Субъективизация художественного творчества — константа искусства XX столетия, в истоках связанная прежде всего с романтизмом, импрессионизмом, символизмом «века минувшего», — ведет к возникновению лирической прозы и как к частному ее проявлению — лирическому роману, который признается характернейшим явлением современного романного творчества[352]. Сосредоточенный на внутренней жизни личности, этот роман, как и лирика, в определении Г.В.Ф. Гегеля, «словесное самовыражение субъекта»: «Обособленное созерцание, чувствование и размышление ушедшей внутрь себя субъективности высказывает здесь все, даже самое субстанциональное и объективное, как нечто святое — как свою страсть, свое настроение или рефлексию и как присутствующее в данный момент их порождение»[353]. В современном понимании, эта разновидность романа, как и его лирическая форма, определяется сознанием человека, которое «как субъект самовоссоздает себя, опредмечивает себя в слове», являясь «структурообразующим началом произведения»[354]. Основанный на «логике души» и «логике сознания», этот роман, часто в изобилии используя условность, все-таки по преимуществу тяготеет к реально-достоверной форме, но как к формам «я», задающим не только «художественную модель» произведения, а также и суггестивную содержательность ее формы.

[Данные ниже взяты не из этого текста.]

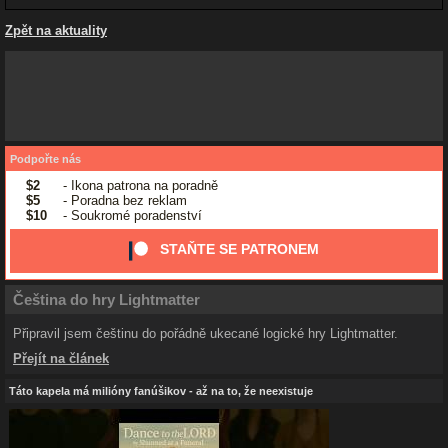
Zpět na aktuality
Podpořte nás
$2
- Ikona patrona na poradně
$5
- Poradna bez reklam
$10
- Soukromé poradenství
STAŇTE SE PATRONEM
Čeština do hry Lightmatter
Připravil jsem češtinu do pořádně ukecané logické hry Lightmatter.
Přejít na článek
Táto kapela má milióny fanúšikov - až na to, že neexistuje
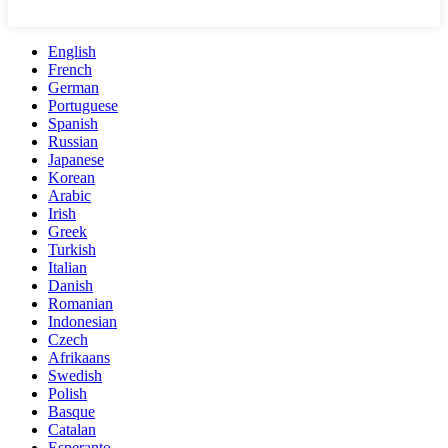
English
French
German
Portuguese
Spanish
Russian
Japanese
Korean
Arabic
Irish
Greek
Turkish
Italian
Danish
Romanian
Indonesian
Czech
Afrikaans
Swedish
Polish
Basque
Catalan
Esperanto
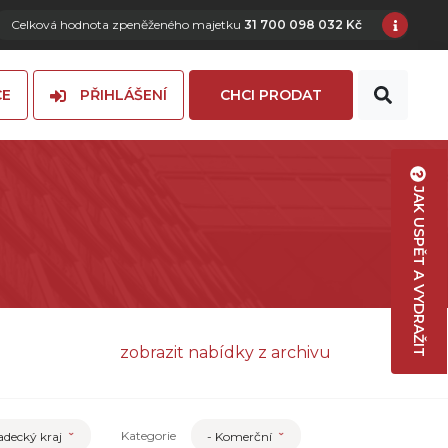
Celková hodnota zpeněženého majetku
31 700 098 032 Kč
CE
PŘIHLÁŠENÍ
CHCI PRODAT
JAK USPĚT A VYDRAŽIT
zobrazit nabídky z archivu
Kategorie
adecký kraj
- Komerční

В ХХ столетии лирический роман в своем обновлении и «романной технике» во многом связан с М. Прустом, с его «В поисках утраченного времени», художественный мир которого, по словам одного из ведущих современных исследователей творчества Пруста Ж.-И. Тадье, «основан на двух главных формах — "я" и "времени"». В единстве этих двух форм прустовского чувства жизни, его восприятия и «трансцендентной эстетики»[355] определяются основные свойства лирического романа: художественный автобиографизм, память-вспоминание, движение чувств, рефлексия (самоанализ). Разнотипичны в этих особенностях «Автобиография Алисы Б. Токлас» (1933) Г. Стайн, «И не сказал ни единого слова» (1953) Г. Белля, «Призрак Александра Вольфа» (1948) Г. Газданова, «Протокол» (1963) Ж.-М.-Г. Ле Клезио, «Любовник» (1984) М. Дюрас. Модификации прустовских традиций ощущаются в разных образцах лирической прозы на протяжении всего столетия и по-новому оживают в «гонкуровском» романе Андрея Макина «Французское завещание» (1995). Написанный по-французски, этот роман воспринимается как произведение современной литературы Франции, но в не меньшей мере может рассматриваться и как роман «русского зарубежья».
И при первом чтении романа «Французское завещание», и при первичном его осмыслении возникает навязчивый соблазн ассоциировать прозу Макина с литературными открытиями и традициями Пруста, в первую очередь с его «В поисках утраченного времени». И суть, конечно, не только в том, что, как тонко подмечает переводчик «Французского завещания» Л. Цывьян, страницы романа исполнены «каким-то дальним отзвуком прустовской стилистики»[356]. Суть в вызываемых «Завещанием» аналогиях с остраненным прустовским автобиографизмом, с творческой работой сознания, памяти, воспоминания; с эпосом «не материи, а духа», по словам И. Гарина, с эпосом, в котором «внутреннее, душевное время превращается… в новую Книгу Бытия»[357].
И конечно, невозможно не вспомнить, читая роман Макина, «медитативную прозу» Г. Газданова, «автобиографически-лирического писателя», по словам Л. Диенеша[358], в особенности его первый роман «Вечер у Клэр» (1929). Поскольку написанное Л. Ржевским о газдановской «повествовательной манере», кажется, впрямую относится к «Французскому завещанию»: это проза, «полная размышлений-рефлексов, сопровождающих впечатление, переполняющих объективную сюжетность и идущих часто цепочкой. Цепочка была отчасти западно-литературной природы, но лиризм медитаций был русский неоспоримо»[359].